Rôtisserie Chicken à la Moutarde at Cathédrale Restaurant.

Emelyn Rude, author of Tastes Like Chicken: A History of America’s Favorite Bird, says “the shock comes from this dissonance: we don’t think of it as a luxury food.”

Chicken was once considered a pricier option, on par with beef, until about the 1950s during the expansion of industrial farming, but Americans have for decades been conditioned to think of chicken as a budget bird—something to be plucked from the supermarket in a pinch.

In 2022, Lee Wolen, a chef in Chicago, opened GG’s Chicken Shop, a casual spot from the Boka Restaurant Group that offers $24 rotisserie chickens.

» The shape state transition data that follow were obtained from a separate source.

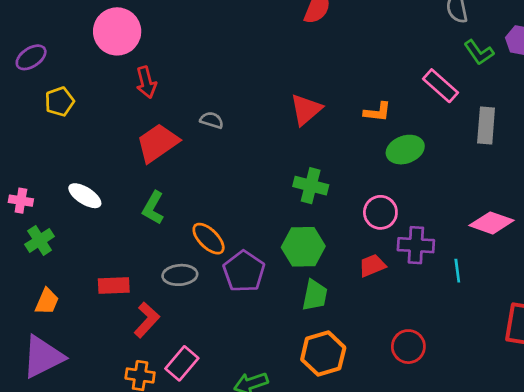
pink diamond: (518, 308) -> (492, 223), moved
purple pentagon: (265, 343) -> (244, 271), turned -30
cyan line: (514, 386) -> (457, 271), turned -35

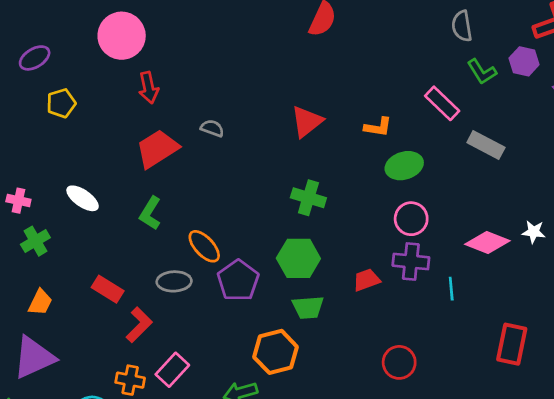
gray rectangle: (486, 125) -> (486, 145), turned -69
pink circle: (380, 212) -> (411, 219), moved
red rectangle: (114, 285) -> (108, 289), turned 32
green trapezoid: (315, 295) -> (308, 307), turned 72
orange hexagon: (323, 354) -> (276, 352), moved

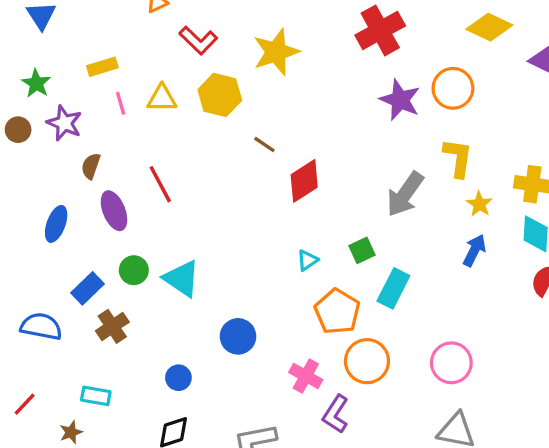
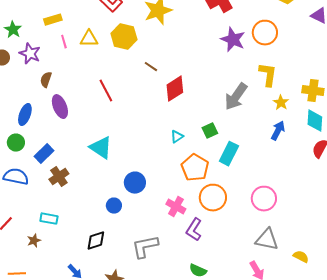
red line: (160, 184) -> (106, 91), moved
green circle: (134, 270) -> (16, 143), moved
blue circle: (178, 378) -> (114, 206), moved

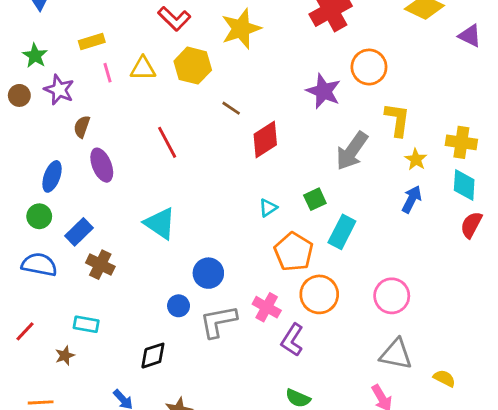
orange circle: (265, 33) -> (369, 67), moved
purple star: (233, 40) -> (323, 91), moved
brown cross: (59, 177) -> (100, 265), turned -30
gray L-shape: (145, 247) -> (218, 321), moved

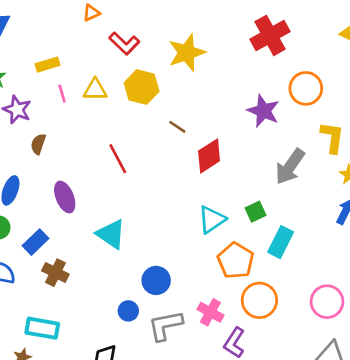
purple ellipse: (102, 165) -> (65, 197), moved
cyan triangle: (268, 208) -> (212, 220), size x1.6
cyan rectangle: (86, 324) -> (42, 328), size x1.4

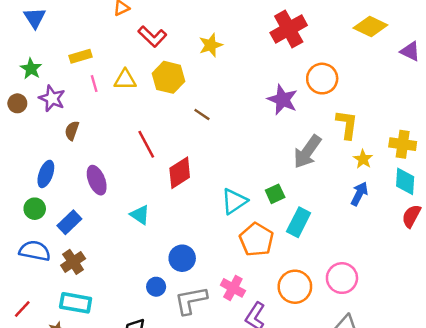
yellow star: (187, 53) -> (211, 45), size x0.7
red diamond: (209, 156) -> (180, 173), moved
cyan triangle: (111, 234) -> (140, 215), size x0.7
brown cross: (55, 273) -> (73, 262), moved, turned 30
orange circle: (259, 300) -> (295, 287), moved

It leaves some customers comparing the cost to Costco’s $4.99 rotisserie, a loss leader that results in added sales by getting customers in the warehouse retailer’s door.

“We’ve heard it all, and we don’t want you if you’re coming in looking for Costco prices,” Wolen says. “We don’t make our money off mattresses and TVs.”

The Costo-style habituation makes chicken an ingredient that feels like it should always be available at accessible prices no matter what happens to the economy, similar to how Americans view eggs. “Cheap chicken ticks a lot of boxes, and expensive chicken violates those boxes,” Rude says. “People see it as a symbol of their own quality of life.”

Another problem for American chefs is that diners often assume they can re-create a labor-intensive, high-quality chicken dish at home, says Alex Eaton, culinary director of restaurant La Cave in Charleston, S.C. Eaton uses a carefully sourced heritage breed bird that’s brined, deboned and served in butter for $35.

The prep takes nearly two days, but “I’m glad it’s coming off as seeming effortless,” she says.

Chicken with beurre blanc at La Cave.

Rotisserie chickens from GG's Chicken Shop in Chicago.

Wolen, the chef partner at Boka Restaurant Group, addresses the problem at Boka, a Michelin-starred restaurant in Chicago, by intentionally offering the $43 chicken breast—stuffed with truffle and sausage—at a lower price point, accepting a slimmer margin.

Rather than alienating his customers by charging about $50, which is what the chicken should cost, Wolen says, he has increased the price of other entrees.

Customers are a lot less likely to blink at a $65 duck breast.